Ce que tout le monde pense tout bas, mais que personne n’ose formuler publiquement, c’est qu’il n’y a pas simplement un problème d’agenda. Il y a un désalignement profond, peut-être même une fracture naissante. On ne parle pas ici d’un “clash cultuel”, notion trop simpliste, mais d’un choc de philosophies politiques, d’un tiraillement sur le partage du pouvoir réel, d’une divergence stratégique sur la manière de conduire cette fameuse refondation. Car la Concertation est censée donner la parole au peuple, aux élites locales, aux régions, aux corps intermédiaires. Mais donner la parole, c’est aussi accepter de perdre un peu de contrôle. Et ça, ni le militaire moraliste ni le technocrate discret ne sont prêts à le faire de la même manière. L’absence simultanée des deux hommes envoie un message clair, même involontaire. Chacun semble jouer sa partition, ou pire, chacun semble attendre que l’autre fasse un faux pas. Pendant que l’un veut imposer une dimension plus “morale” et verticale de l’État, la refondation comme purification, l’autre veut une version plus calculée, plus administrative, plus compatible avec les jeux d’influence traditionnels. Et la Concertation Nationale, censée être la grande scène de convergence, devient en réalité le miroir embarrassant de leurs divergences.

Politiquement, les conséquences pourraient être dévastatrices. D’abord, pour la Concertation elle-même, elle perd immédiatement en crédibilité. Comment croire en un processus d’unité si ceux qui doivent le guider brillent par leur absence ? Les participants peuvent s’interroger : “Si même eux n’y croient pas, pourquoi devrions-nous y croire ?” Les opposants, eux, s’en frottent déjà les mains. C’est du pain béni pour nourrir la thèse d’un exécutif fissuré, hésitant, incapable de se présenter uni devant la nation. Ensuite, à l’intérieur du système, ces absences ouvrent un boulevard. Lorsque les têtes s’effacent, les réseaux intermédiaires prennent le contrôle. Conseillers, technocrates, lobbies sectoriels, influenceurs cachés : tous profitent de la brèche. Et dans ce genre de contexte, c’est rarement l’intérêt du peuple qui gagne, mais plutôt celui des groupes capables de coloniser les espaces laissés vacants. Et enfin, l’impact symbolique est colossal. Un pays en refondation ne peut pas se permettre le luxe d’un exécutif évanescent. La refondation exige de la clarté, de la présence, de la verticalité assumée. En restant dans l’ombre lors d’un moment clé, le Président de la Refondation et le Premier Ministre ont laissé s’installer l’idée que la refondation n’a peut-être pas de pilote unique, ou pire : qu’elle en a trop.

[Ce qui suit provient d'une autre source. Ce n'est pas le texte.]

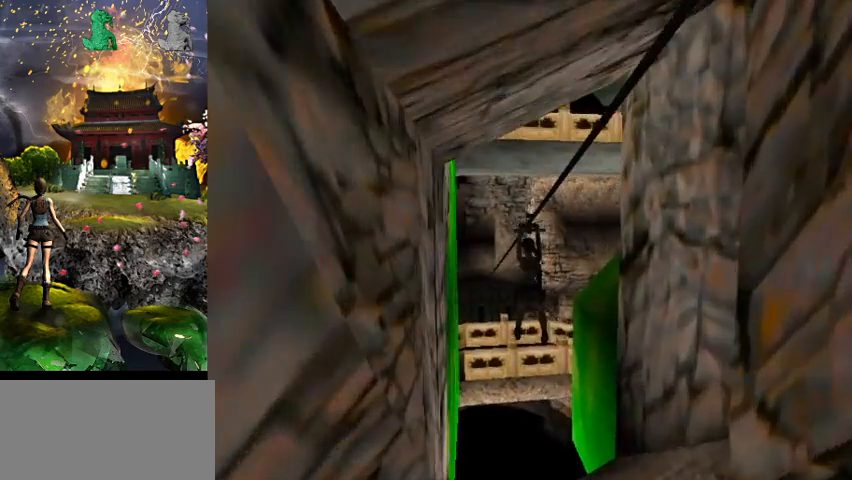
{"keys": ["act"], "events": []}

Si la situation n’est pas rapidement rectifiée, expliquée, clarifiée, l’État risque de se retrouver avec une Concertation Nationale qui n’est plus un instrument de concorde, mais un révélateur brutal, celui d’un sommet du pouvoir qui n’arrive pas à marcher d’un même pas. Dans une refondation, l’absence n’est jamais neutre. Et quand les deux figures majeures manquent à l’appel, ce n’est pas juste une erreur protocolaire. C’est un séisme politique silencieux. Et au bout du compte, la politique malgache ressemble de plus en plus à une Hydre. On tranche une tête de corruption, deux repoussent ailleurs. On neutralise un clan, un autre surgit depuis les marécages du système. On dénonce une collusion, une nouvelle alliance opaque se reforme derrière le rideau. C’est ça, l’Hydre politique : un monstre qui se nourrit du silence, de l’impunité et des absences calculées, qui prolifère dès que l’État faiblit, dès que les dirigeants désertent les moments décisifs, dès que la refondation devient un slogan au lieu d’être un acte. Tant qu’on ne cautérise pas les plaies, tant qu’on ne coupe pas les racines du monstre au lieu de ses têtes, le pays restera prisonnier d’une Hydre qui change de visage … mais jamais de nature.